No, of course not. I have a GCSE in it!
In the latest instance of the lowering of British educational standards, the Qualifications and Curriculum Authority (QCA), the regulatory body for public examinations and qualifications, is set to recommend that the oral component of language GCSE examinations be abolished. Since pupils can already pass GCSE French (the most commonly-studied language) without actually writing a word of French, this proposed reform will mean that the only skill that a GCSE in the subject will have tested via examination will be the ability to read the language.

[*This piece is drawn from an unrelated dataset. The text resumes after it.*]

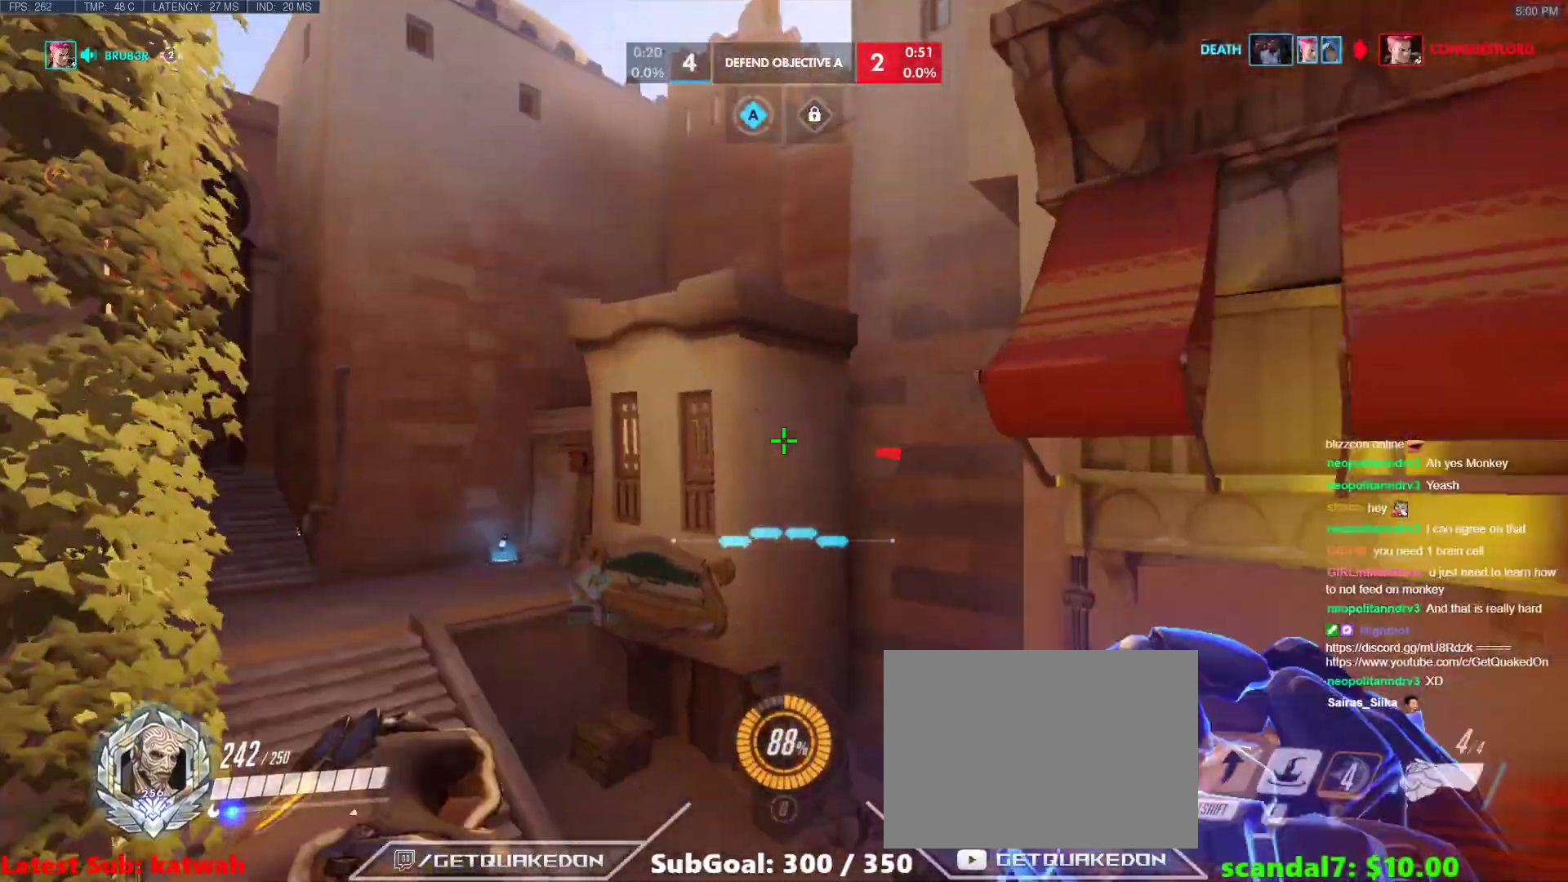
{"keys": ["a"], "events": [[167, "shift", "up"], [317, "a", "down"], [450, "w", "up"]]}
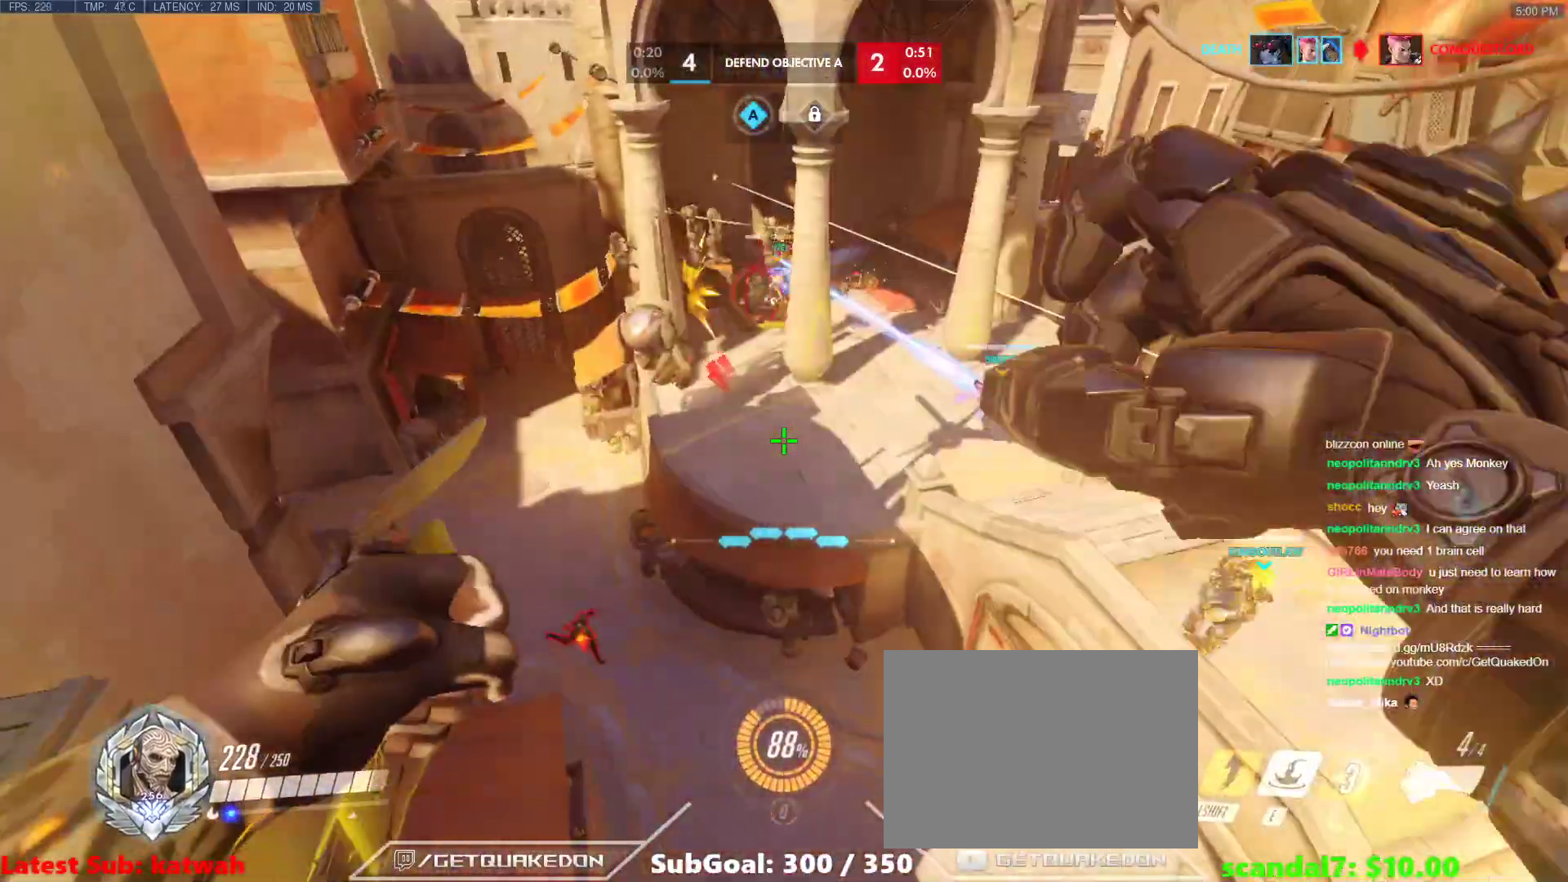
{"keys": ["a"], "events": []}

Of course, this won't have any impact on the majority of schoolchildren, since languages have already become minority subjects under Labour. In 2003, the curriculum was altered to remove the requirement that pupils study at least one language to GCSE, and this change has already had significant results. Last year, only 48% of pupils pursued a GCSE in French, German, or Spanish, massively down from the 83% who studied one or more of those subjects in 2000. Perhaps the QCA is hoping that by making language GCSEs easier, they will reverse this trend.
The oral examinations that currently account for half of all available GCSE marks will be replaced by "continual assessment" by teachers. This method of assessment can hardly be regarded as objective, particularly when, as Buckingham University's Professor Alan Smithers points out, the teachers assessing the pupils will themselves be assessed on the basis of their pupils' achievements.
The QCA feels that the existing oral exams are "too stressful" for pupils. Well, it is true that exams generally tend to be stressful, although I can't see why oral exams should be any more stressful than written exams. But then, a great many important things in life involve stress. Indeed, I would suggest that learning to deal with stress was a significant incidental benefit attendant upon school exams. Apparently, though, the QCA would rather shield sixteen year-olds (hardly fragile infants!) from the real world, than employ the most effective means of assessing their performance.
Educational standards are in general decline. The increasing popularity of such unacademic new subjects as the infamous "media studies" is matched by the increasing easiness of the traditional subjects. Regrettably, the QCA appears to be more desirous of facilitating this trend, than of reversing it. The result will be the more of what we are already witnessing: better and better exam results, combined with less and less actual achievement.